Он пошел собирать камни. Он просил их у каждого встречного. В сущности, он стал тем небывалым нищим, который просит камень вместо хлеба[54]. Возможно, как всегда с ним бывало, сама необычность его просьбы привлекала внимание. Богатых и праздных людей занимало его чудачество, как могло бы увлечь забавное пари. Он строил сам, своими руками, таскал на себе камни, как вьючная скотина, не гнушался самой черной работой. Об этой поре его жизни, как и о прочих, есть много рассказов; но для моей цели, то есть для простоты, я хотел бы, чтобы все поняли, как он вернулся в мир через тесные врата работы. Во всем, что он делал, было второе значение, словно тень его падала на стену. Все было похоже на аллегорию; и, вполне возможно, тупоумный человек науки захочет когда-нибудь доказать, что сам Франциск — только аллегория. В определенном смысле можно сказать, что он делал два дела сразу и восстанавливал не только дамианову церковку. Он учился понимать, что слава его не в том, чтобы убивать на поле брани, а в том, чтобы творить, созидать, утверждая мир. Он действительно строил что-то еще, во всяком случае, начал строить. Он строил то, что часто приходило в упадок; то, что никогда не поздно чинить. Он строил церковь. А Церковь всегда можно построить заново, даже если остался только камень, и врата адовы не одолеют ее[55].

Потом, все так же пылко, он принялся чинить еще одну церковь, маленькую церковку Царицы ангелов в Порциункуле. Чинил он и церковь Апостола Петра; и та особенность его жизни, из-за которой жизнь эта похожа на символическое действо, побудила благочестивых биографов отметить символичность числа три. Но две церковки были знаменательны в прямом, практическом смысле. В церкви Святого Дамиана много позже он с Кларой[56], своей духовной невестой, ставил неповторимый опыт — создавал женский орден кларисс. А церковка в Порциункуле останется навсегда одним из величайших зданий мира, ибо именно там он собрал почитателей и друзей и она стала домом многим бездомным. Но в ту пору он вряд ли замыслил эти монастыри.
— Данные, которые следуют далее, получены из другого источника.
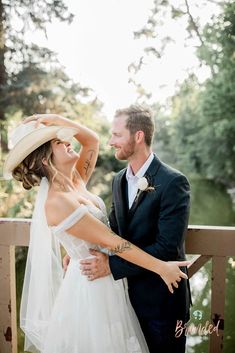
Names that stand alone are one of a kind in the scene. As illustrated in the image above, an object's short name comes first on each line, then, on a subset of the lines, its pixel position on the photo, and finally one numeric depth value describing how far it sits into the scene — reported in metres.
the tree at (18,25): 5.42
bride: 1.81
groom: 1.83
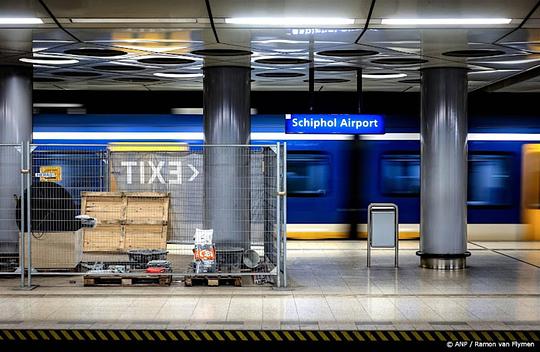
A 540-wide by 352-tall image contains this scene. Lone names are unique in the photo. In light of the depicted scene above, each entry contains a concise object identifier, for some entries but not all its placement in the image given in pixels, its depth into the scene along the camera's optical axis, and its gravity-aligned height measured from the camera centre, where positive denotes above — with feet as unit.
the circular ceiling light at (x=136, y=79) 50.85 +6.29
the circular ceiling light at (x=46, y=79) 50.29 +6.24
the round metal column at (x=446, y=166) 45.16 +0.74
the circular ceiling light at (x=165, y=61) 42.27 +6.23
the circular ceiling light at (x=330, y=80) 52.05 +6.40
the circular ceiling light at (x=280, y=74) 48.48 +6.33
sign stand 45.60 -2.70
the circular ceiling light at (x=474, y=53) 39.29 +6.19
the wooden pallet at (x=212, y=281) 38.63 -4.81
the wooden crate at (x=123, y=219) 43.70 -2.12
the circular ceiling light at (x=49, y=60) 41.60 +6.16
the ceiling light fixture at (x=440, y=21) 32.07 +6.28
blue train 56.39 +0.95
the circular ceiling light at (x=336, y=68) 45.50 +6.26
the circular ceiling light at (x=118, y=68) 44.96 +6.22
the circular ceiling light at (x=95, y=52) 39.22 +6.20
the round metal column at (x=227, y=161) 42.60 +0.95
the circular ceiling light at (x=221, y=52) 38.96 +6.14
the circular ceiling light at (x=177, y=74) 48.16 +6.26
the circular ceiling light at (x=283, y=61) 42.42 +6.26
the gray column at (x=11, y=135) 43.06 +2.35
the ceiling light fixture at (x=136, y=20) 31.97 +6.27
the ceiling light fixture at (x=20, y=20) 32.09 +6.30
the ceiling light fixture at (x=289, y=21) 32.17 +6.31
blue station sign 42.57 +2.93
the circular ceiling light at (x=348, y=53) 39.60 +6.22
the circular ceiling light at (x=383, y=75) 48.96 +6.32
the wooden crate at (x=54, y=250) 40.14 -3.49
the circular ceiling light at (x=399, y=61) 42.14 +6.23
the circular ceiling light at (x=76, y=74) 47.60 +6.25
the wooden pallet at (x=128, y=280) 38.50 -4.78
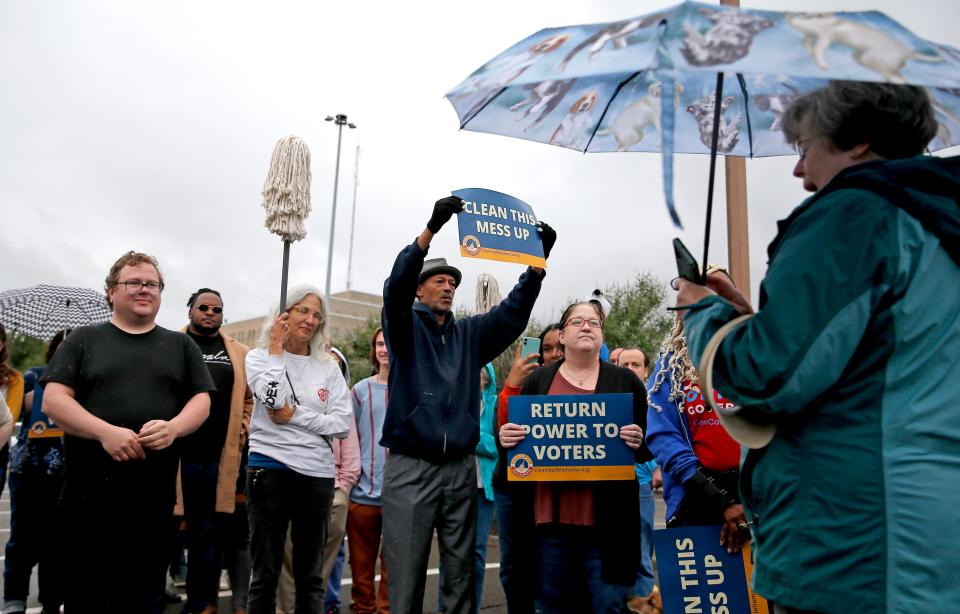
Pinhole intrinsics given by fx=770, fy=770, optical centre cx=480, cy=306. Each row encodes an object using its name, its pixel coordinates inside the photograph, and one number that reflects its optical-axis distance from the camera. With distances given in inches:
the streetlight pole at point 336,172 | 1253.9
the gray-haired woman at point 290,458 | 188.5
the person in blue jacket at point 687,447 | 145.9
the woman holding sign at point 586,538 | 172.2
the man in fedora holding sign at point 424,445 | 167.2
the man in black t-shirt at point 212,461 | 219.6
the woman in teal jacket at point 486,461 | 230.1
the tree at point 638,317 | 1323.8
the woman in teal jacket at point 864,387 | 68.3
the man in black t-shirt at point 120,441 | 154.8
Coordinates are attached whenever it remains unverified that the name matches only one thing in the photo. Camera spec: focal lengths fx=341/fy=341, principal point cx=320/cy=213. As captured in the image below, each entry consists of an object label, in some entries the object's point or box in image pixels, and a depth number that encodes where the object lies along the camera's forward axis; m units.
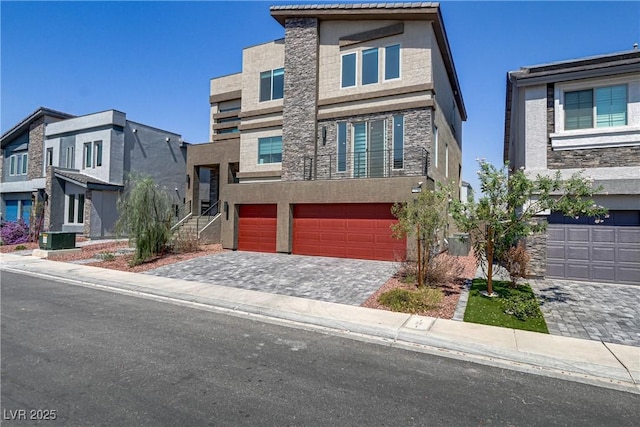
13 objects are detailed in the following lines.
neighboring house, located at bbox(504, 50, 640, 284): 10.85
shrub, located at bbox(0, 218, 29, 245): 23.31
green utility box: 17.77
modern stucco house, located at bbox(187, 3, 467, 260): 15.37
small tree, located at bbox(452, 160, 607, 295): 8.84
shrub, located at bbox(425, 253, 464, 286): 10.90
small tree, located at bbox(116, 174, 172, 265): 15.14
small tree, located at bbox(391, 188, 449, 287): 10.17
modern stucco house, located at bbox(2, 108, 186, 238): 25.36
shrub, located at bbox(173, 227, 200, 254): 17.42
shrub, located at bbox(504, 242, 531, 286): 10.92
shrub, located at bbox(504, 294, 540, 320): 8.00
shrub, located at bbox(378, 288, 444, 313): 8.52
Конечно, я не знаю, когда великий план созрел в его уме, но если описывать факты, началось с того, что несколько человек один за другим присоединились к нему, потому что, как и он, стремились к простоте. Весьма знаменательно, что стремились они к той самой простоте, к какой призывает Новый завет. Пылкий Франциск давно поклонялся Христу. Подражать Христу он начал здесь.